• **Extracted information**:
▼▼▼
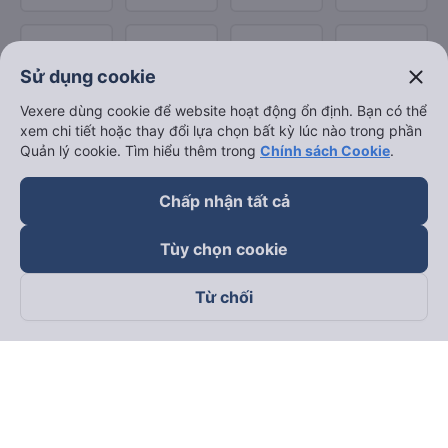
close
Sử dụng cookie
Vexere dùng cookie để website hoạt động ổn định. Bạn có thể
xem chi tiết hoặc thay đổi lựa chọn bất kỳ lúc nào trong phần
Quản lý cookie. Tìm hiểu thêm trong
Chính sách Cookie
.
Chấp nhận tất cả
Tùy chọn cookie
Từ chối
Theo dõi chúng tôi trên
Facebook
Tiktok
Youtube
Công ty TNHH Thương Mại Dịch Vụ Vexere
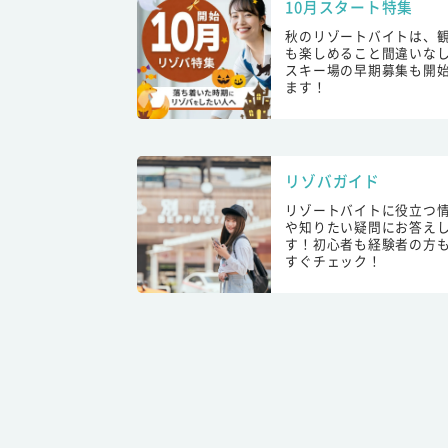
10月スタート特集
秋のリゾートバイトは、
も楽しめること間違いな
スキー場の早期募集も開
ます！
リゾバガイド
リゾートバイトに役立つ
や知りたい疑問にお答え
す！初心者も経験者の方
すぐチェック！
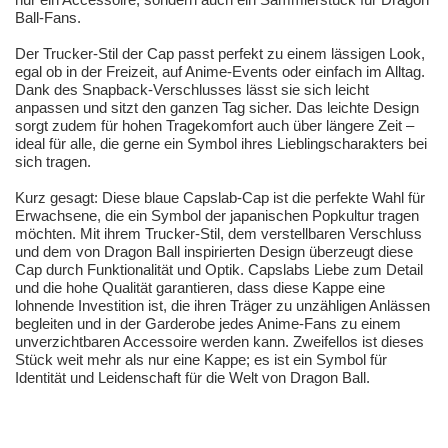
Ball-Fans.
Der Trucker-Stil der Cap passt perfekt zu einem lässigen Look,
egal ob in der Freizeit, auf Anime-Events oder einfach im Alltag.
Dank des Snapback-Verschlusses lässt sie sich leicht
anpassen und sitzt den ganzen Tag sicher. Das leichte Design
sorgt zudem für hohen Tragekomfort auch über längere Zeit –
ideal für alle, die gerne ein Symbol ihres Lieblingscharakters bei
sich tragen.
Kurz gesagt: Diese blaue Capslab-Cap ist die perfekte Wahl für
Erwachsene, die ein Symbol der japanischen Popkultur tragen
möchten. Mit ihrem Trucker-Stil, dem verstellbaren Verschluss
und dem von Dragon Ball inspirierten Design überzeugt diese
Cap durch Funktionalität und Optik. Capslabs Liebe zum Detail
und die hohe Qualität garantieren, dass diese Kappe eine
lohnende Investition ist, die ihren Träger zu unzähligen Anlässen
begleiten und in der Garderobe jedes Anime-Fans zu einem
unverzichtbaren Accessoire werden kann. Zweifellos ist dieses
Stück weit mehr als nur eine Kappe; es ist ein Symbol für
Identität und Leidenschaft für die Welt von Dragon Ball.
▲▲▲
▼▼▼
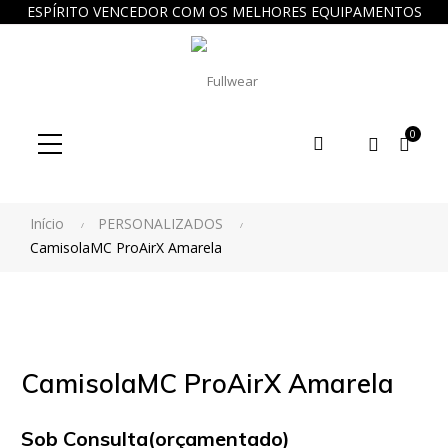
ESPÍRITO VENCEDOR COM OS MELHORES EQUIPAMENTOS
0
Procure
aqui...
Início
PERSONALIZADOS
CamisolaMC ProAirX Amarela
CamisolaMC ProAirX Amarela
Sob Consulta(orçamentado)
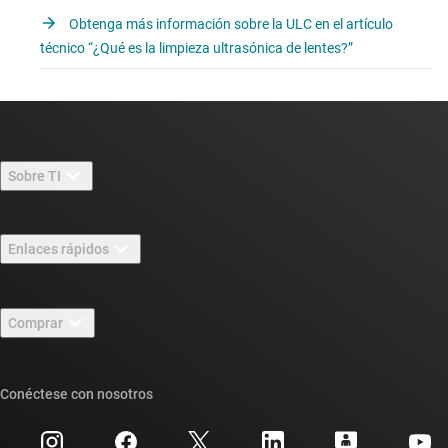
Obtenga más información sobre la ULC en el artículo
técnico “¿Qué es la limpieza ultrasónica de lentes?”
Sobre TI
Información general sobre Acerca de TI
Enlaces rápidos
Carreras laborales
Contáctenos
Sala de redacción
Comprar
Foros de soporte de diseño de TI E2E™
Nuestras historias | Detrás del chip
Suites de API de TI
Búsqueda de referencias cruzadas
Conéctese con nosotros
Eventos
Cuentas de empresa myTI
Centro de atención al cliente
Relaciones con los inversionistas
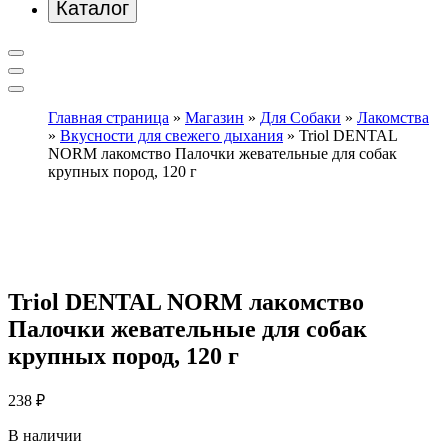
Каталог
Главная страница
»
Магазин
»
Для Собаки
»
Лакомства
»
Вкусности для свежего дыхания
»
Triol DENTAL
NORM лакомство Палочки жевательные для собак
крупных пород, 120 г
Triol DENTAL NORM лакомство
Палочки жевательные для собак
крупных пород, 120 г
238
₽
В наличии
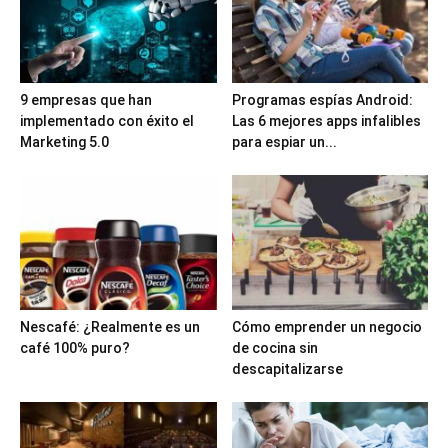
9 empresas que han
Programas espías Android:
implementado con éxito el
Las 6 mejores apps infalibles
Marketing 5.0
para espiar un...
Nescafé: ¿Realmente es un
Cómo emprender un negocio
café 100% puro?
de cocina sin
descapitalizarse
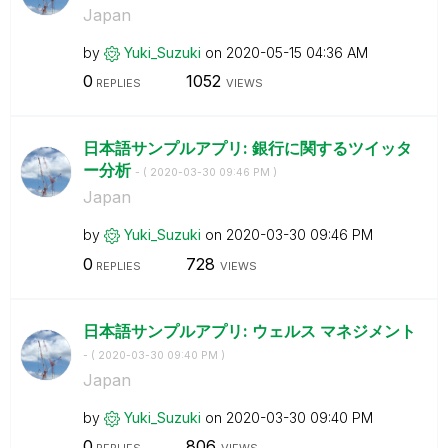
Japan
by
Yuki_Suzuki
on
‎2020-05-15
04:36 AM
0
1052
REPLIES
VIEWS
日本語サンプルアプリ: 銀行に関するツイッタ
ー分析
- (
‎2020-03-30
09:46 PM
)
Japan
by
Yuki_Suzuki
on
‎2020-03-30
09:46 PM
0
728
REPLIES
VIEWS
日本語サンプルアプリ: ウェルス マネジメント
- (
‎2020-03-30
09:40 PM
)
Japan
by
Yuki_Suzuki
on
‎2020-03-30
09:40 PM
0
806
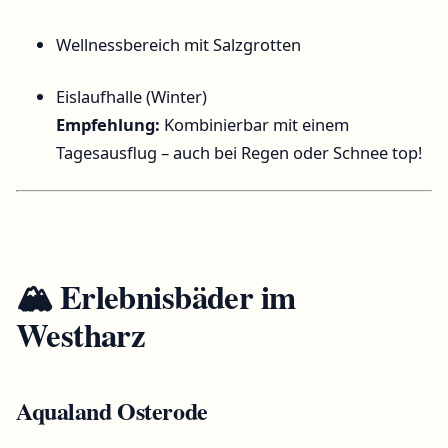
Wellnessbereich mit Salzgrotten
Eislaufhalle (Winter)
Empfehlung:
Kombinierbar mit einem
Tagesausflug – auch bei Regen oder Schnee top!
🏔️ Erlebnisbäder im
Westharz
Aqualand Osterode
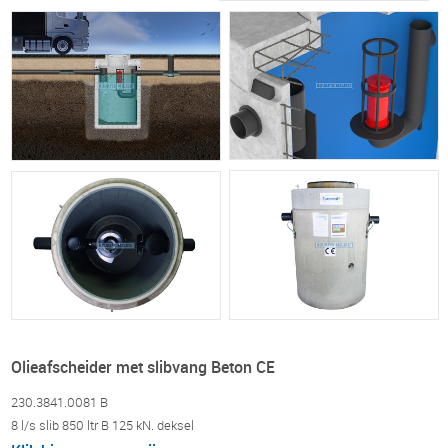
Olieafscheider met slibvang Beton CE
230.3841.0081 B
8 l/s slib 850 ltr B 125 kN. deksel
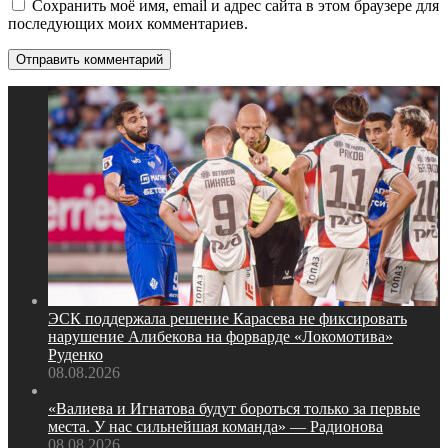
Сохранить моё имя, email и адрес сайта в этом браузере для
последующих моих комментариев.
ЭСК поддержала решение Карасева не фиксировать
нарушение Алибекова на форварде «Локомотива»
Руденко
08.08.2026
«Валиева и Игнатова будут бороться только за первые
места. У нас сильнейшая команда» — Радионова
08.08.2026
▲▲▲
Read through the data and copy every line where "tragen" shows up.

sich tragen.
Erwachsene, die ein Symbol der japanischen Popkultur tragen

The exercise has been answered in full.